My work environments for several decades have been places where there were more women than men. Sometimes this has been remarkably one-sided.
True, I’m not playing professional football, and a financial windfall in 1990 has allowed me to try to fill gaps left unaddressed by for-profit organizations (a luxury not everyone can afford).
In my most recent foray into the world of nonprofits—president of the New Mexico Parkinson’s Coalition, which, after five years as an independent 501-C-3, has just merged with a larger, multi-state Parkinson’s nonprofit (The PMD Alliance)—for most of the time I was the only man in a group of 15 people (two staff members and the board). So I’ve become used to working in an environment in which, as a man, I am the exception.
It’s not as if I felt like the “Ugly Duckling” in Hans Christian Anderson’s story—where a swan tries to act like a duck. I don’t feel that I have been dropped into the wrong nest or even that I prefer the company of women over men; nor do I believe that women are fundamentally better than men. But at a time in our society when there is a prolific push to acknowledge the power of women and to open doors for a greater female presence in government and the market place, I find myself wondering to what extent our society is actually moving toward a greater balance of male and female in our organizational fabric; and if so what benefits we hope will manifest.
In the present political situation, most notably in America, it’s not just that white males are still in charge, but that many of those males have abandoned their loyalty to any deeper humanity or concern for a greater, more inclusive realm.

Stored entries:
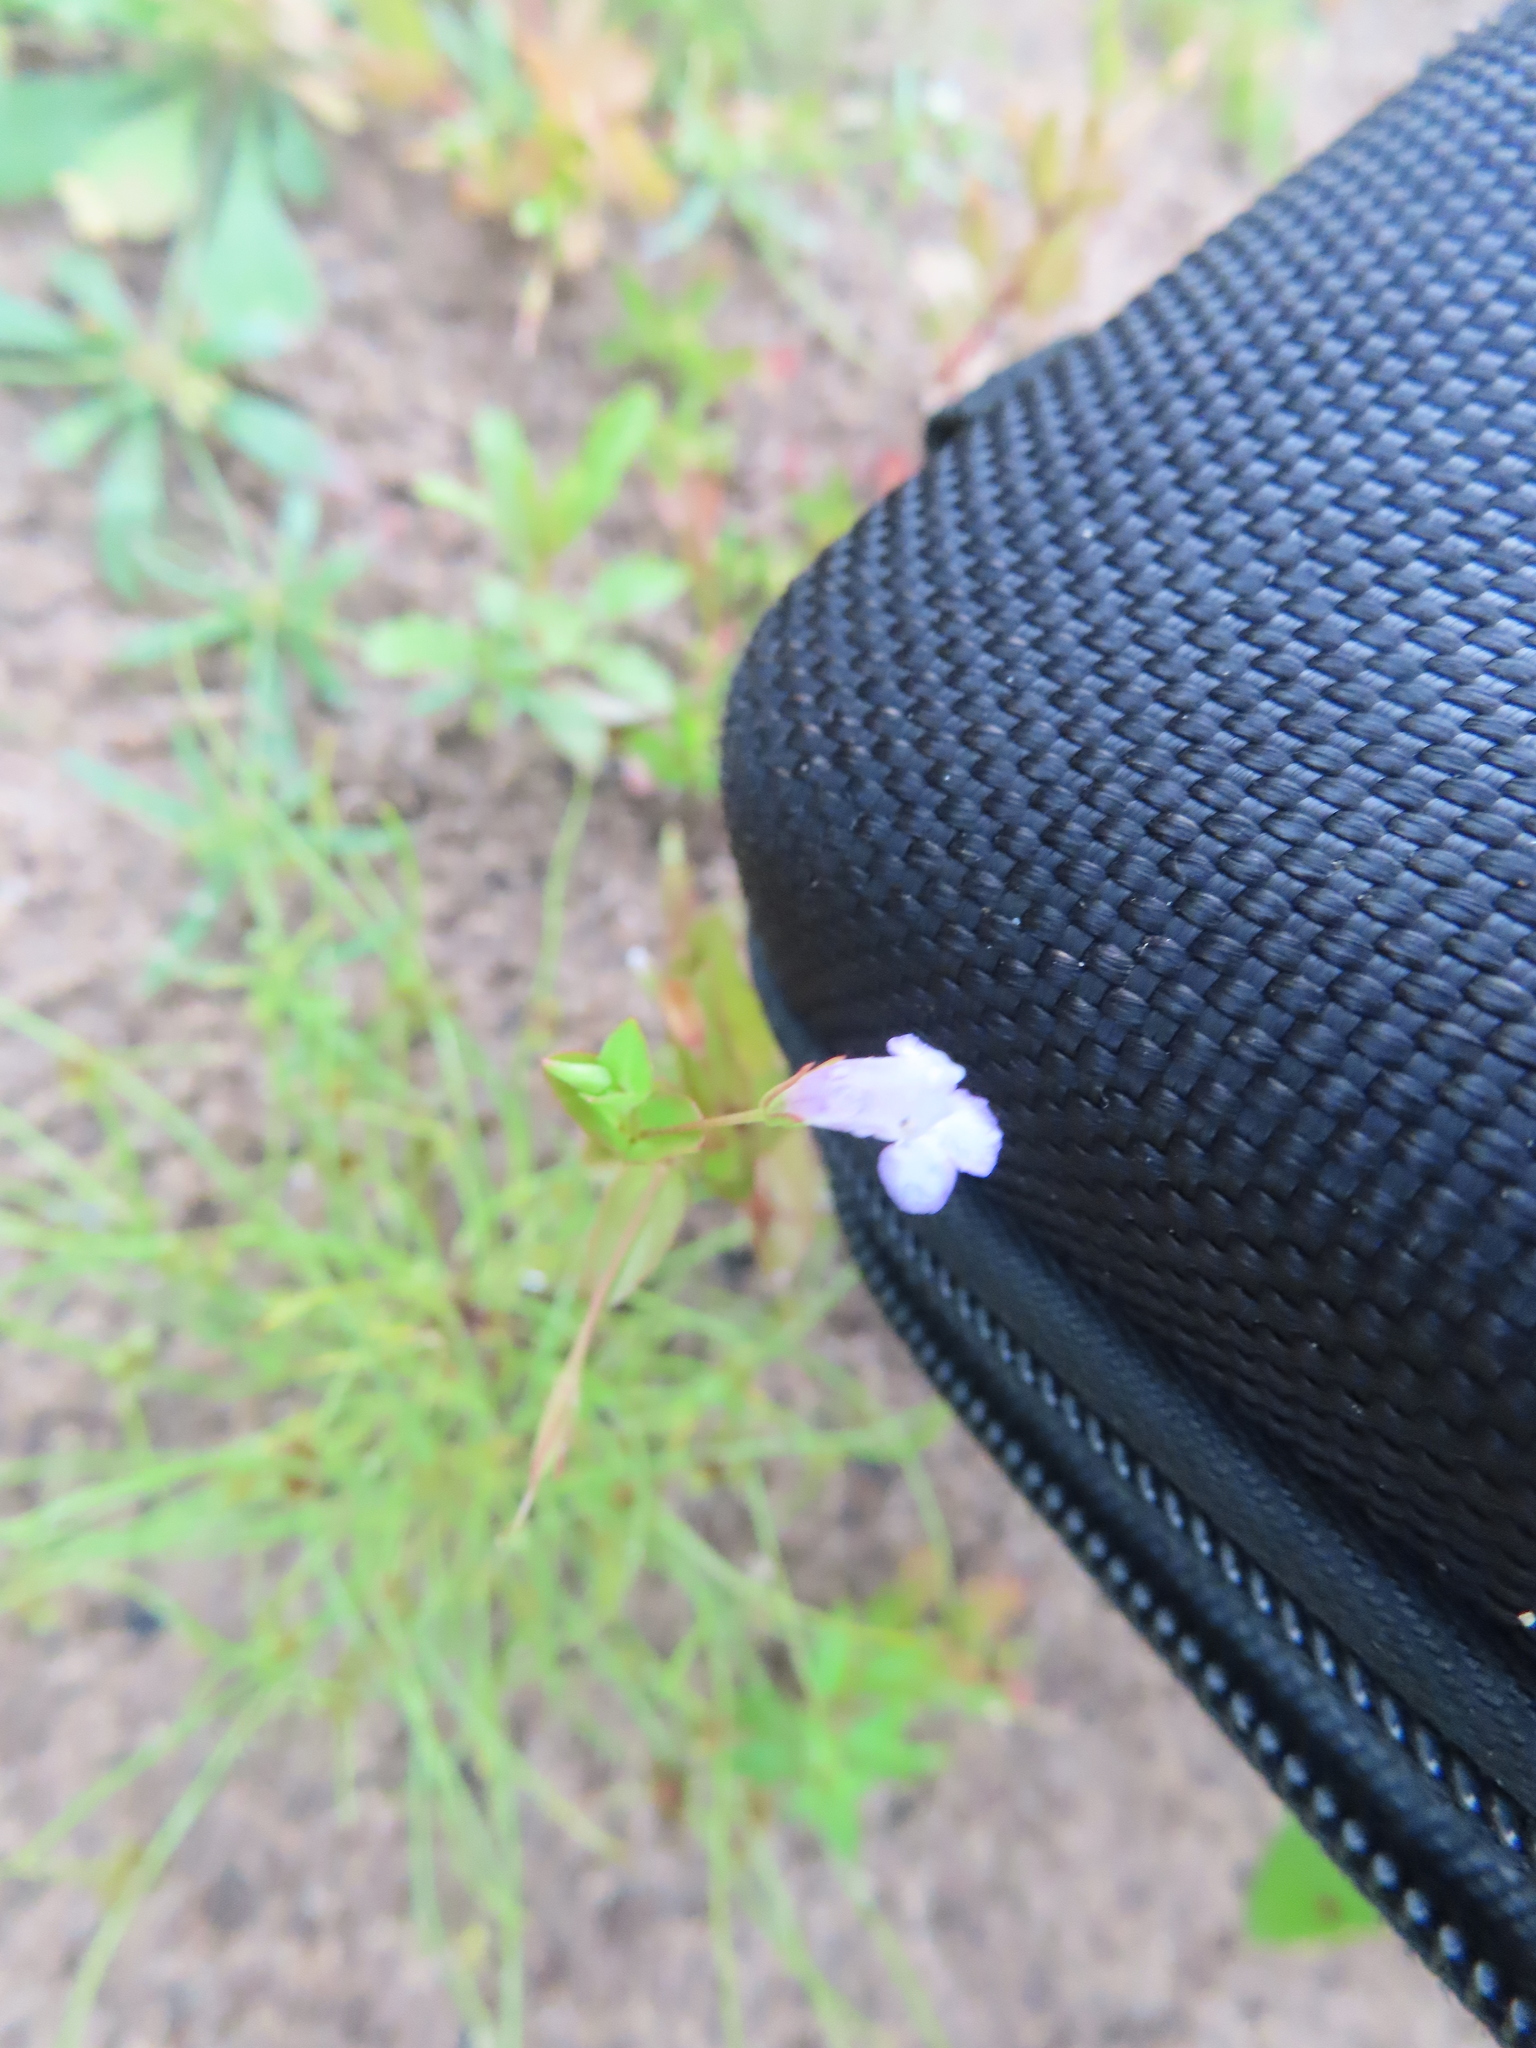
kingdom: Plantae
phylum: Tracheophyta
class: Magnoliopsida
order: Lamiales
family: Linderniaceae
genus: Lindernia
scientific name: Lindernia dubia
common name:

* * *

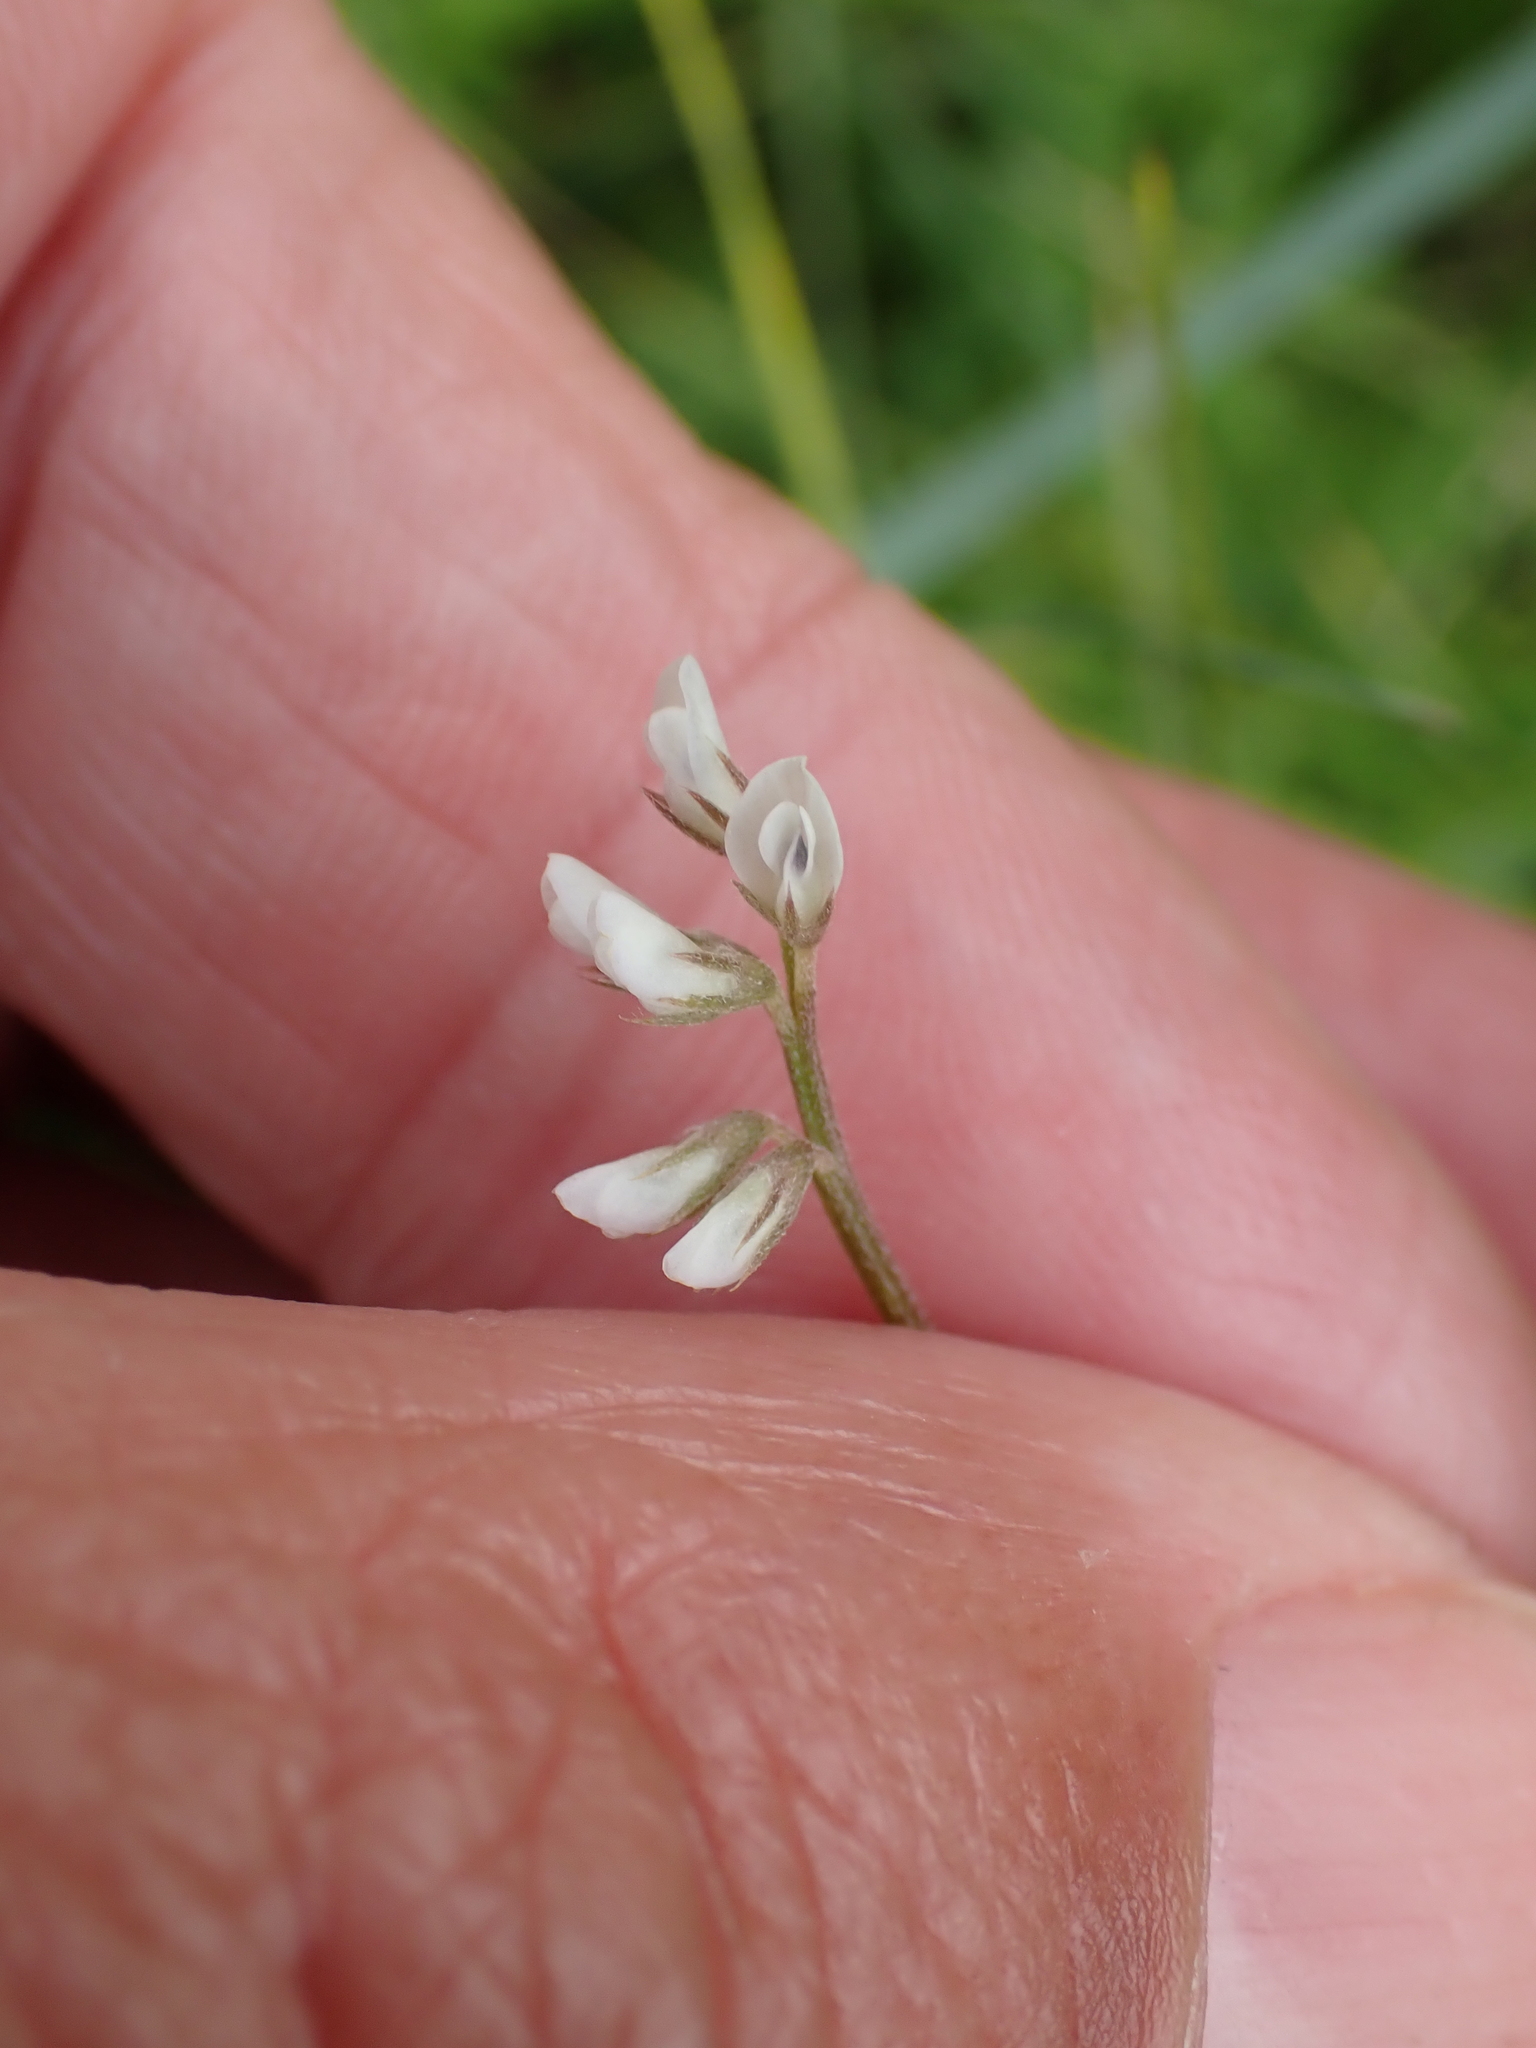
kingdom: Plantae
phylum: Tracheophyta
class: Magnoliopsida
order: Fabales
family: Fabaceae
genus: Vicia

*STATED EXERCISE 1*.
Repeat the stretch of the essay on gender balance in organizations from "My work environments" through "am the exception.".
*STATED EXERCISE 2*.
Render this sentence from the essay on gender balance in organizations into Spanish: "My work environments for several decades have been places where there were more women than men."
*STATED EXERCISE 3*.
Go on with the essay on gender balance in organizations from the point where it stops.
The records are material separate from the text.

*WRITTEN RESPONSE 1*.
My work environments for several decades have been places where there were more women than men. Sometimes this has been remarkably one-sided.
True, I’m not playing professional football, and a financial windfall in 1990 has allowed me to try to fill gaps left unaddressed by for-profit organizations (a luxury not everyone can afford).
In my most recent foray into the world of nonprofits—president of the New Mexico Parkinson’s Coalition, which, after five years as an independent 501-C-3, has just merged with a larger, multi-state Parkinson’s nonprofit (The PMD Alliance)—for most of the time I was the only man in a group of 15 people (two staff members and the board). So I’ve become used to working in an environment in which, as a man, I am the exception.

*WRITTEN RESPONSE 2*.
Durante varias décadas, mis entornos de trabajo han sido lugares donde había más mujeres que hombres.

*WRITTEN RESPONSE 3*.
There are important cultural currents still alive in our world, which view the femaleness of the Earth as vital. Unfortunately in American society, respect for “Mother Earth” is mostly left to those of us who see the wisdom of non-western cultures, in which our dependence on a living Earth is fundamental to our very existence (not just a qualification for being a good human being).
As long as we treat the Earth as an insentient warehouse from which we are entitled to take whatever we wish–with no thought to the health and wellbeing of the living, organic realm of which humanity is an integral part—both women and men can’t be fully themselves.
Perhaps our world’s imbalance is not just that the agencies of wealth and power are chiefly occupied by unevolved males focused on their own interests–like Narcissus falling in love with his own reflection on the surface of a lake. Perhaps it’s not even chiefly a matter of relationships between men and women in the external operations of our world.
To try to force a redress of inequality among groups of people may signal an important awareness of those imbalances and express a willingness to correct them. But the core imbalance is within each one of us. Unless our hearts and minds learn to harmonize within our own individual lives, we will be moving chairs on the Titanic as our ship tilts more and more toward the loss of all we have been given.
Nice posting, Michael, and nothing was ever truer than your last paragraph.
I agree with Paul Harris.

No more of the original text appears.